═══ RECORDED INFORMATION

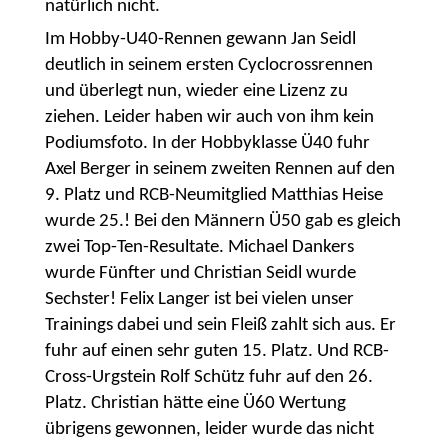
natürlich nicht.
Im Hobby-U40-Rennen gewann Jan Seidl
deutlich in seinem ersten Cyclocrossrennen
und überlegt nun, wieder eine Lizenz zu
ziehen. Leider haben wir auch von ihm kein
Podiumsfoto. In der Hobbyklasse Ü40 fuhr
Axel Berger in seinem zweiten Rennen auf den
9. Platz und RCB-Neumitglied Matthias Heise
wurde 25.! Bei den Männern Ü50 gab es gleich
zwei Top-Ten-Resultate. Michael Dankers
wurde Fünfter und Christian Seidl wurde
Sechster! Felix Langer ist bei vielen unser
Trainings dabei und sein Fleiß zahlt sich aus. Er
fuhr auf einen sehr guten 15. Platz. Und RCB-
Cross-Urgstein Rolf Schütz fuhr auf den 26.
Platz. Christian hätte eine Ü60 Wertung
übrigens gewonnen, leider wurde das nicht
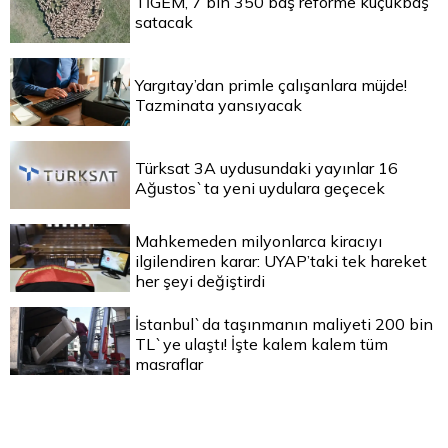
TİGEM, 7 bin 350 baş reforme küçükbaş
satacak
Yargıtay’dan primle çalışanlara müjde!
Tazminata yansıyacak
Türksat 3A uydusundaki yayınlar 16
Ağustos`ta yeni uydulara geçecek
Mahkemeden milyonlarca kiracıyı
ilgilendiren karar: UYAP’taki tek hareket
her şeyi değiştirdi
İstanbul`da taşınmanın maliyeti 200 bin
TL`ye ulaştı! İşte kalem kalem tüm
masraflar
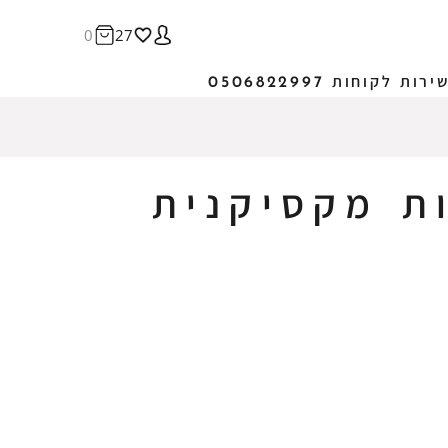
0
27
ירות לקוחות 0506822997
ת מקסיקנית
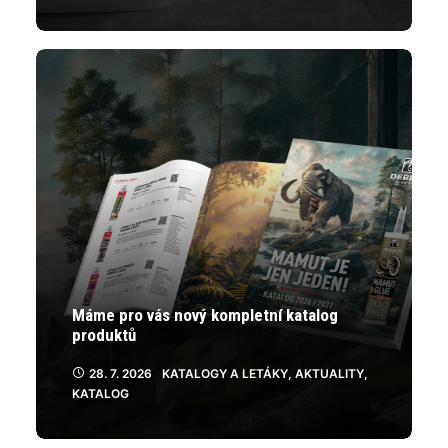
Máme pro vás nový kompletní katalog
produktů
28. 7. 2026
KATALOGY A LETÁKY
,
AKTUALITY
,
KATALOG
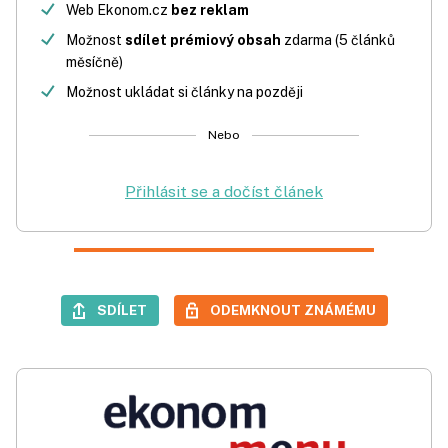
Web Ekonom.cz
bez reklam
Možnost
sdílet prémiový obsah
zdarma (5 článků
měsíčně)
Možnost ukládat si články na později
Nebo
Přihlásit se a dočíst článek
SDÍLET
ODEMKNOUT ZNÁMÉMU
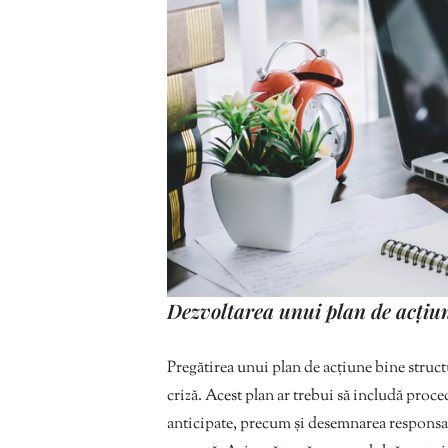
Dezvoltarea unui plan de acțiun
Pregătirea unui plan de acțiune bine structur
criză. Acest plan ar trebui să includă proced
anticipate, precum și desemnarea responsabi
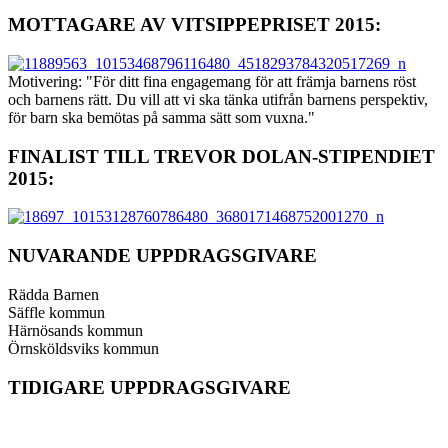
MOTTAGARE AV VITSIPPEPRISET 2015:
Motivering: "För ditt fina engagemang för att främja barnens röst
och barnens rätt. Du vill att vi ska tänka utifrån barnens perspektiv,
för barn ska bemötas på samma sätt som vuxna."
FINALIST TILL TREVOR DOLAN-STIPENDIET
2015:
NUVARANDE UPPDRAGSGIVARE
Rädda Barnen
Säffle kommun
Härnösands kommun
Örnsköldsviks kommun
TIDIGARE UPPDRAGSGIVARE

══════

ASSIGNED TASK. Retype the entries above word for word, minus any images.

RESULT BELOW.
natürlich nicht.
Im Hobby-U40-Rennen gewann Jan Seidl
deutlich in seinem ersten Cyclocrossrennen
und überlegt nun, wieder eine Lizenz zu
ziehen. Leider haben wir auch von ihm kein
Podiumsfoto. In der Hobbyklasse Ü40 fuhr
Axel Berger in seinem zweiten Rennen auf den
9. Platz und RCB-Neumitglied Matthias Heise
wurde 25.! Bei den Männern Ü50 gab es gleich
zwei Top-Ten-Resultate. Michael Dankers
wurde Fünfter und Christian Seidl wurde
Sechster! Felix Langer ist bei vielen unser
Trainings dabei und sein Fleiß zahlt sich aus. Er
fuhr auf einen sehr guten 15. Platz. Und RCB-
Cross-Urgstein Rolf Schütz fuhr auf den 26.
Platz. Christian hätte eine Ü60 Wertung
übrigens gewonnen, leider wurde das nicht
TİGEM, 7 bin 350 baş reforme küçükbaş
satacak
Yargıtay’dan primle çalışanlara müjde!
Tazminata yansıyacak
Türksat 3A uydusundaki yayınlar 16
Ağustos`ta yeni uydulara geçecek
Mahkemeden milyonlarca kiracıyı
ilgilendiren karar: UYAP’taki tek hareket
her şeyi değiştirdi
İstanbul`da taşınmanın maliyeti 200 bin
TL`ye ulaştı! İşte kalem kalem tüm
masraflar
0
27
ירות לקוחות 0506822997
ת מקסיקנית
Máme pro vás nový kompletní katalog
produktů
28. 7. 2026
KATALOGY A LETÁKY
,
AKTUALITY
,
KATALOG
Web Ekonom.cz
bez reklam
Možnost
sdílet prémiový obsah
zdarma (5 článků
měsíčně)
Možnost ukládat si články na později
Nebo
Přihlásit se a dočíst článek
SDÍLET
ODEMKNOUT ZNÁMÉMU
Dezvoltarea unui plan de acțiun
Pregătirea unui plan de acțiune bine structur
criză. Acest plan ar trebui să includă proced
anticipate, precum și desemnarea responsabi
MOTTAGARE AV VITSIPPEPRISET 2015:
Motivering: "För ditt fina engagemang för att främja barnens röst
och barnens rätt. Du vill att vi ska tänka utifrån barnens perspektiv,
för barn ska bemötas på samma sätt som vuxna."
FINALIST TILL TREVOR DOLAN-STIPENDIET
2015:
NUVARANDE UPPDRAGSGIVARE
Rädda Barnen
Säffle kommun
Härnösands kommun
Örnsköldsviks kommun
TIDIGARE UPPDRAGSGIVARE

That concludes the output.